╔══
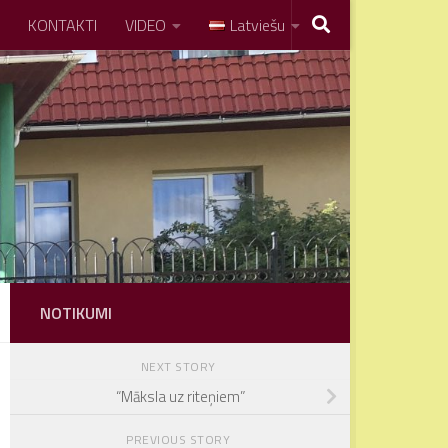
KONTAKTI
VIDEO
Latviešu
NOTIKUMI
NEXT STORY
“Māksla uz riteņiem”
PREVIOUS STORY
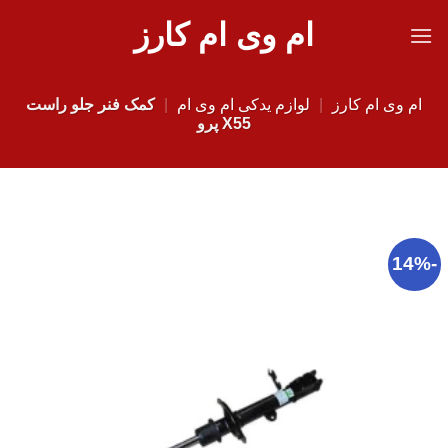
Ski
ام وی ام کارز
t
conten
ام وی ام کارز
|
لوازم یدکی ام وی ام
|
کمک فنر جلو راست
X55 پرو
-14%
╚══
╔══
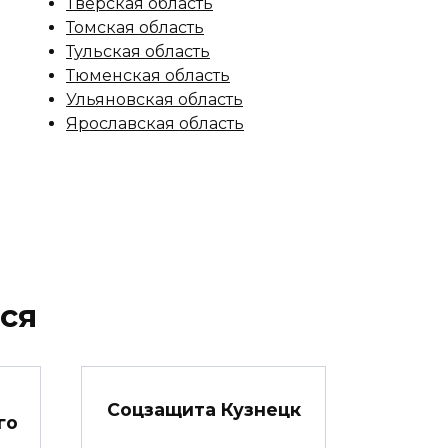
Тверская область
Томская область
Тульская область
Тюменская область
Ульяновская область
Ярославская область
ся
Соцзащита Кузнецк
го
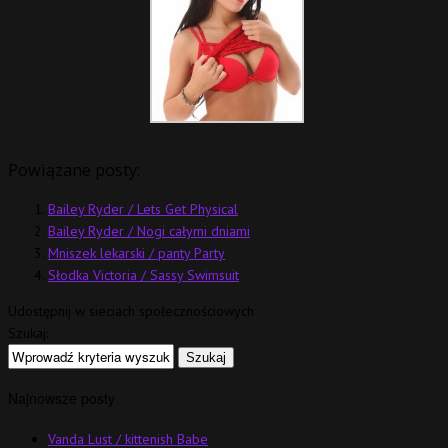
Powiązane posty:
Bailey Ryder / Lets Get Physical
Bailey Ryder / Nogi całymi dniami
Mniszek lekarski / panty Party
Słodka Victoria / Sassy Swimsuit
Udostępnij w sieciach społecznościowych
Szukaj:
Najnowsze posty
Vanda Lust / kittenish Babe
╚══
╔══
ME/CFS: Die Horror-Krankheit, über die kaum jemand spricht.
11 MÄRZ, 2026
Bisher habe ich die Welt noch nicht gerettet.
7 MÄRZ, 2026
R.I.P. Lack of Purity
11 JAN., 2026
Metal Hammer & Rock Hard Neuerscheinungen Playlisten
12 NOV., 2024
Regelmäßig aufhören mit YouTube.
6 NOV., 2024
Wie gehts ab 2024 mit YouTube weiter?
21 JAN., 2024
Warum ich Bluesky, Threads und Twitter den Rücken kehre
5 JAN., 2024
╚══
About this task >>
Drop the pictures; return the lines above from the line containing "Тюменская область" to the line containing "Vanda Lust / kittenish Babe", both included, exactly.

Exercise answer >>
Тюменская область
Ульяновская область
Ярославская область
ся
Соцзащита Кузнецк
го
Powiązane posty:
Bailey Ryder / Lets Get Physical
Bailey Ryder / Nogi całymi dniami
Mniszek lekarski / panty Party
Słodka Victoria / Sassy Swimsuit
Udostępnij w sieciach społecznościowych
Szukaj:
Najnowsze posty
Vanda Lust / kittenish Babe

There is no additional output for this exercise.